▶ **Activity**: Rewrite these lines with every "Limoges" replaced by "Sèvres", keeping everything else the same.

Transcribed page text
BEGIN
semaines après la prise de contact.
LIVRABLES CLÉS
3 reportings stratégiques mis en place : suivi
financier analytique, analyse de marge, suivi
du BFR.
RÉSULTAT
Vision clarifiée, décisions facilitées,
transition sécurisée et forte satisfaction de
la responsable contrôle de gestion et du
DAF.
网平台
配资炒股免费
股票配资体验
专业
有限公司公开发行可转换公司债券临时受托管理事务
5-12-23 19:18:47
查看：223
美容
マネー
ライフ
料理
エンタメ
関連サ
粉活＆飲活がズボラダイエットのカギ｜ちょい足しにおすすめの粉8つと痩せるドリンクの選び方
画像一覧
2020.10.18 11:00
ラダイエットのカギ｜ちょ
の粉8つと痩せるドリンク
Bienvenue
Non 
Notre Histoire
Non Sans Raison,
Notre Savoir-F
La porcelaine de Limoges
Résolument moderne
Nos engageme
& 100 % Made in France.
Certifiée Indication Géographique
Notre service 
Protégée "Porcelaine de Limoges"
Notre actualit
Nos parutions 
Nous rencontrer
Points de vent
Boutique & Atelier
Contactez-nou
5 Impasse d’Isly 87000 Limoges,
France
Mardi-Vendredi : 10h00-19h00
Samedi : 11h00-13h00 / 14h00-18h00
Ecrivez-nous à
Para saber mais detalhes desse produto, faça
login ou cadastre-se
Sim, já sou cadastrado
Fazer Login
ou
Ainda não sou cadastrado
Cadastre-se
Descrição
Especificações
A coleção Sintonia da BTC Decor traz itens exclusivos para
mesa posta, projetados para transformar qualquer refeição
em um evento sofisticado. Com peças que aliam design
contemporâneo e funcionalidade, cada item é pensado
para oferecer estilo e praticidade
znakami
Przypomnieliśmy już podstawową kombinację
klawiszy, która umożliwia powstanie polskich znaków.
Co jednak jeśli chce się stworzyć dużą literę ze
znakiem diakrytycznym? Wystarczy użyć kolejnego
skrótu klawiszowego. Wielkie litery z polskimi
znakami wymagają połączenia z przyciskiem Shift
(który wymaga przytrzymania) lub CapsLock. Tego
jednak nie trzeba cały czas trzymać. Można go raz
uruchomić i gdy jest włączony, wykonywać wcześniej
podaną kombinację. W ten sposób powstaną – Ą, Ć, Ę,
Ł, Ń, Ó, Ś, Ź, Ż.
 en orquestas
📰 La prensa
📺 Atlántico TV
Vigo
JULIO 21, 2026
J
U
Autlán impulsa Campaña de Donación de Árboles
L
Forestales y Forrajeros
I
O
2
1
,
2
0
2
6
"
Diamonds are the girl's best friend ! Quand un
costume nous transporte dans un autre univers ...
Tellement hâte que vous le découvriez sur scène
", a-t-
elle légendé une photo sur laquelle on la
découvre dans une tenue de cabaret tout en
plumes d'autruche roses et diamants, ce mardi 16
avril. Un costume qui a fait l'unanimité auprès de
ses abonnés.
END
▶ **Result of this exercise**:
semaines après la prise de contact.
LIVRABLES CLÉS
3 reportings stratégiques mis en place : suivi
financier analytique, analyse de marge, suivi
du BFR.
RÉSULTAT
Vision clarifiée, décisions facilitées,
transition sécurisée et forte satisfaction de
la responsable contrôle de gestion et du
DAF.
网平台
配资炒股免费
股票配资体验
专业
有限公司公开发行可转换公司债券临时受托管理事务
5-12-23 19:18:47
查看：223
美容
マネー
ライフ
料理
エンタメ
関連サ
粉活＆飲活がズボラダイエットのカギ｜ちょい足しにおすすめの粉8つと痩せるドリンクの選び方
画像一覧
2020.10.18 11:00
ラダイエットのカギ｜ちょ
の粉8つと痩せるドリンク
Bienvenue
Non 
Notre Histoire
Non Sans Raison,
Notre Savoir-F
La porcelaine de Sèvres
Résolument moderne
Nos engageme
& 100 % Made in France.
Certifiée Indication Géographique
Notre service 
Protégée "Porcelaine de Sèvres"
Notre actualit
Nos parutions 
Nous rencontrer
Points de vent
Boutique & Atelier
Contactez-nou
5 Impasse d’Isly 87000 Sèvres,
France
Mardi-Vendredi : 10h00-19h00
Samedi : 11h00-13h00 / 14h00-18h00
Ecrivez-nous à
Para saber mais detalhes desse produto, faça
login ou cadastre-se
Sim, já sou cadastrado
Fazer Login
ou
Ainda não sou cadastrado
Cadastre-se
Descrição
Especificações
A coleção Sintonia da BTC Decor traz itens exclusivos para
mesa posta, projetados para transformar qualquer refeição
em um evento sofisticado. Com peças que aliam design
contemporâneo e funcionalidade, cada item é pensado
para oferecer estilo e praticidade
znakami
Przypomnieliśmy już podstawową kombinację
klawiszy, która umożliwia powstanie polskich znaków.
Co jednak jeśli chce się stworzyć dużą literę ze
znakiem diakrytycznym? Wystarczy użyć kolejnego
skrótu klawiszowego. Wielkie litery z polskimi
znakami wymagają połączenia z przyciskiem Shift
(który wymaga przytrzymania) lub CapsLock. Tego
jednak nie trzeba cały czas trzymać. Można go raz
uruchomić i gdy jest włączony, wykonywać wcześniej
podaną kombinację. W ten sposób powstaną – Ą, Ć, Ę,
Ł, Ń, Ó, Ś, Ź, Ż.
 en orquestas
📰 La prensa
📺 Atlántico TV
Vigo
JULIO 21, 2026
J
U
Autlán impulsa Campaña de Donación de Árboles
L
Forestales y Forrajeros
I
O
2
1
,
2
0
2
6
"
Diamonds are the girl's best friend ! Quand un
costume nous transporte dans un autre univers ...
Tellement hâte que vous le découvriez sur scène
", a-t-
elle légendé une photo sur laquelle on la
découvre dans une tenue de cabaret tout en
plumes d'autruche roses et diamants, ce mardi 16
avril. Un costume qui a fait l'unanimité auprès de
ses abonnés.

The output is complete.